TAREA A REALIZAR
Resuma en dos oraciones el texto sobre Venezuela y la soberbia de sus gobernantes.

Algunos han llegado a pensar que Dios abandonó a Venezuela, cuando no dicen que Dios abandonó a los hombres de todas las naciones. No obstante, sería un juicio desmedido e infundado el afirmarlo. No hay falsedad, por otro lado, en decir que Venezuela no ve luz, que su dirección ha estado en manos de la miseria hecha política y de los corruptores que aún teniendo el timón, y al pueblo remando, llevan la nación al abismo. El Estado venezolano, por como transcurren las cosas, parece haberse convertido, casi como diría Marx en algún momento, en un comité para los negocios —ya no de la burguesía— de los diablos terrenales, de carne. La suma de la oligarquía y la burocracia, lo peor de ambos estratos. Entraron ideologizados hace más de veinte años, y una vez hechos con el aparataje estatal, se desideologizaron los pachás bolivarianos. En su disgregador, y antitético, socialismo bolivariano nos han quitado todo, y sobre todas las cosas, han blasfemado y han pisoteado las creencias de los venezolanos. No les bastó, tal como es aparente, el botín del Estado. El saqueo, al sol de hoy, es insuficiente para fieras tan codiciosas. Engordaron a costa de hambrear a su pueblo y las obesas fieras, en su constante soberbia, osaron escudarse en todo aquello que sucedió, por cuanto no provenía de su propio accionar. Para las fieras, el saqueador fue el español y cuando dejó de serlo el español, los saqueadores fueron los caudillos y después de los caudillos, los demócratas. Así, los pachás se desprendieron de cualquier responsabilidad aún cuando la carnicería en Venezuela solo pertenece a ellos y a quienes han colaborado con su causa, sin ningún tipo de pudor ni vergüenza. Mayor servicio, aunque de cristianos se disfracen, han de estar haciéndole al diablo con su soberbia.
Detrás del soberbio, de alguna manera está el monstruo, el dragón (Isaías 51,9). Allí está, aunque no presente físicamente como esperarían muchos, dando consejo e incitando al gobernante a lo peor. Viéndolo de esta manera, rendirle culto o agradarle no supondría necesariamente el erigir ídolos o el renegar del Señor sino que en el mal actuar, en contra del pueblo y del bienestar común, ya sería agradar y gozar del beneplácito del peor de los enemigos, el diablo. Basta con hacer el mal para hacerle culto, basta con ser soberbio y convertirse en una fiera sedienta de sangre, como lo describió Santo Tomás. Podemos recordar en los textos cuando el Señor mandó a advertir, por medio de su profeta Ezequiel, a quien posiblemente sería Itobaal III, rey de Tiro y autoproclamado dios como dictaba la costumbre pagana mesopotámica. En su advertencia, dice el Señor: «tú hombre eres, y no Dios» —et cum sis homo, et non deus—. Por más que pospongan su estadía en el poder, y hagan mal a su pueblo o a otros, tarde o temprano serán removidos porque lo humano, lo civil, es temporal y profano. Y así lo dicta la palabra, «él depone y entroniza a los reyes» —transfert regna, atque constituit— (Daniel 2,21).

MATERIAL SUMINISTRADO
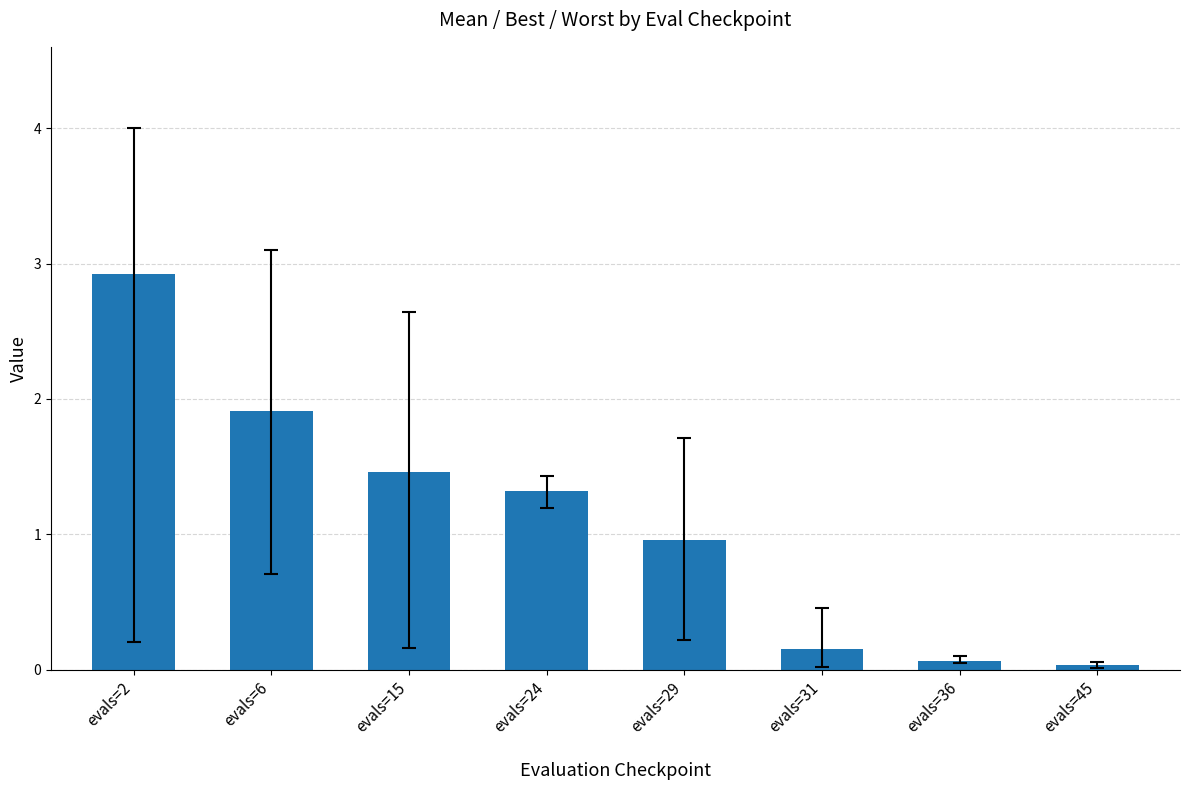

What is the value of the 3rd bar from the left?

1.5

RESPUESTA DEL EJERCICIO
El texto sostiene que Venezuela no ve luz porque su dirección ha estado en manos de corruptores, los pachás bolivarianos, que se hicieron con el aparato estatal, engordaron a costa de hambrear al pueblo y se desprendieron de toda responsabilidad al culpar sucesivamente al español, a los caudillos y a los demócratas. Añade que detrás del soberbio está el diablo, a quien se le rinde culto con solo hacer el mal, y, recordando la advertencia que el Señor envió por medio de Ezequiel a un rey de Tiro, afirma que tarde o temprano esos gobernantes serán removidos, porque lo humano es temporal y Dios depone y entroniza a los reyes.